Those blasted McHappy Meals usually go half-eaten, so it’s not the few moments of fat, salt and sugar that make them irresistible. It’s the movie tie-in, limited-time collectible nature of the bloody near-worthless-will-break-before-your-car-leaves-the-car-park toy included with the meal.

Believe it or not, what works for selling fast food also works for selling other things… like enterprise software products.

Mike Cannon-Brookes is a fellow mentor/investor in Startmate.com.au and a co-founder of one of the most successful Australian software companies of all time, Atlassian. When Mike recently spoke at a Sydstart event in Sydney, he said he realised some time ago that Atlassian’s most effective marketing strategy was not to sell software, but to sell very witty, cool t-shirts that developers will kill to get their hands on.

“We sell great t-shirts that you have to buy a software licence to get,” he said.

Most of the Sydstart audience thought he was joking. He was funny, sure, but he was serious. By selling t-shirts individuals want and bundling them with software corporations need, Mike has been practicing the ‘good’ kind of bait-and-switch — the kind that creates a desire so powerful for one thing, you end up buying another just to get it.

Why bait-and-switch?

Well, there’s nothing funny or exclusive about selling software that helps developers track bugs and publish internal wikis.

So getting customers passionate about Atlassian and its products would be tough — if the company restricted itself to just marketing software. But after trialling all sorts of give-aways and branded items, Mike and his team hit upon the ideal marketing medium for Atlassian: short runs of exclusive, clever and usually very funny t-shirts.

It’s impossible to underestimate the importance of clever t-shirts in developer culture. If you are a developer, you likely have a problem expressing yourself in conversation. A great t-shirt message acts as a warning signal, much like the yellow and black stripes on a poison dart frog. Except less cold and slimy. Usually.

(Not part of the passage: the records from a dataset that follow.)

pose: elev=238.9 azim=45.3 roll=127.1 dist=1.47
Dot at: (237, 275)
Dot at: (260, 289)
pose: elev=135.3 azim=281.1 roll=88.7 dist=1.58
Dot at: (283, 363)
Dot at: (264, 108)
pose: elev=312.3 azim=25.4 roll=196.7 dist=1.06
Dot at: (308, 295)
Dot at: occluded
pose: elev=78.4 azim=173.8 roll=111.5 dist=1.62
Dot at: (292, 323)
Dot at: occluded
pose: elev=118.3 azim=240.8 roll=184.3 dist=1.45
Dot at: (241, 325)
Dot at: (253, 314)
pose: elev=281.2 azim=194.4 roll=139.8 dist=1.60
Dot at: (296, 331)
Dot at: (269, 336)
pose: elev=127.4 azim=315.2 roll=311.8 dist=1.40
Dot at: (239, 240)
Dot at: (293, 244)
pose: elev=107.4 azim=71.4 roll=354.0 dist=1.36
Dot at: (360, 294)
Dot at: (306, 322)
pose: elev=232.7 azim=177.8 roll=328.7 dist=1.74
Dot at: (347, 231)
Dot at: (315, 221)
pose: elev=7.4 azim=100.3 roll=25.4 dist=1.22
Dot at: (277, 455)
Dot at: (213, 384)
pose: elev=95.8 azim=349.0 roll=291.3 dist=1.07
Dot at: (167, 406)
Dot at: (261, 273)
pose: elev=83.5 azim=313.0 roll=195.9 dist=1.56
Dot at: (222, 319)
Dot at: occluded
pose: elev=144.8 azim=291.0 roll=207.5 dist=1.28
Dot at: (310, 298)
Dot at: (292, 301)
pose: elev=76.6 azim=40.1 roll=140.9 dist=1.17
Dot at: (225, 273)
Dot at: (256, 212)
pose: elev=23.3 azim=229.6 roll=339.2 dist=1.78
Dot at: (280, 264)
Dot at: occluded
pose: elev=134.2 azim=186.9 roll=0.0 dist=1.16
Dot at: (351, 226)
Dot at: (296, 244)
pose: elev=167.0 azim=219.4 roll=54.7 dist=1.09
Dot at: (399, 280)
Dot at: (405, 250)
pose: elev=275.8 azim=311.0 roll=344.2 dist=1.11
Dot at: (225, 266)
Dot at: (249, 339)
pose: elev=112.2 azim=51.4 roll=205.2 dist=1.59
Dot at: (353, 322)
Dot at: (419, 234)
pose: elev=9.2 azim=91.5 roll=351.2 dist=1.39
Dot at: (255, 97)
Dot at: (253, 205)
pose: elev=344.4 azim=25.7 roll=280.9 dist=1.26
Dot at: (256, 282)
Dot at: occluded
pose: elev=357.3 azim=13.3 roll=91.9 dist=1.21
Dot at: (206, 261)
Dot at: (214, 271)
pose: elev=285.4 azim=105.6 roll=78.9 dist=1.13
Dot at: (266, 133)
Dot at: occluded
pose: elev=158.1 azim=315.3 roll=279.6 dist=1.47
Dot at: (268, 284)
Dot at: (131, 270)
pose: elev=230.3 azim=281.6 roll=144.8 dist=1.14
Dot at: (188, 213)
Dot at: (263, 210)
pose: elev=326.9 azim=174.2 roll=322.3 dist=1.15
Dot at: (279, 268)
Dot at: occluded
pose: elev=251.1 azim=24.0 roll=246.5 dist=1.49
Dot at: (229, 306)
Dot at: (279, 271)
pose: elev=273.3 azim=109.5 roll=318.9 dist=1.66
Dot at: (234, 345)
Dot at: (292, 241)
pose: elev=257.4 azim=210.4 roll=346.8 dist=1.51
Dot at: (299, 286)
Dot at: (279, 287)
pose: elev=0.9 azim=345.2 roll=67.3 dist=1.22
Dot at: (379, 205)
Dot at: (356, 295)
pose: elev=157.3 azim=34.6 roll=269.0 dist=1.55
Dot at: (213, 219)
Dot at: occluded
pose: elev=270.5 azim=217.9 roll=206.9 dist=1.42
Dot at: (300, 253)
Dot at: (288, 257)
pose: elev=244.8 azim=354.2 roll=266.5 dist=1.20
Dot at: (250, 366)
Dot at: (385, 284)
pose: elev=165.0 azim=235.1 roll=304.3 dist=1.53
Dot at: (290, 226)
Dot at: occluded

A great developer t-shirt will include a message, graphic, or both that will leave passers-by in no doubt that they haven’t watched enough cult sci-fi movies, played enough cult XBOX games, listened to enough undiscovered bands, or compiled enough great code to really understand the person wearing the t-shirt. One of my all-time favourites had the message, “Of course you realise I could replace you with a shell script?”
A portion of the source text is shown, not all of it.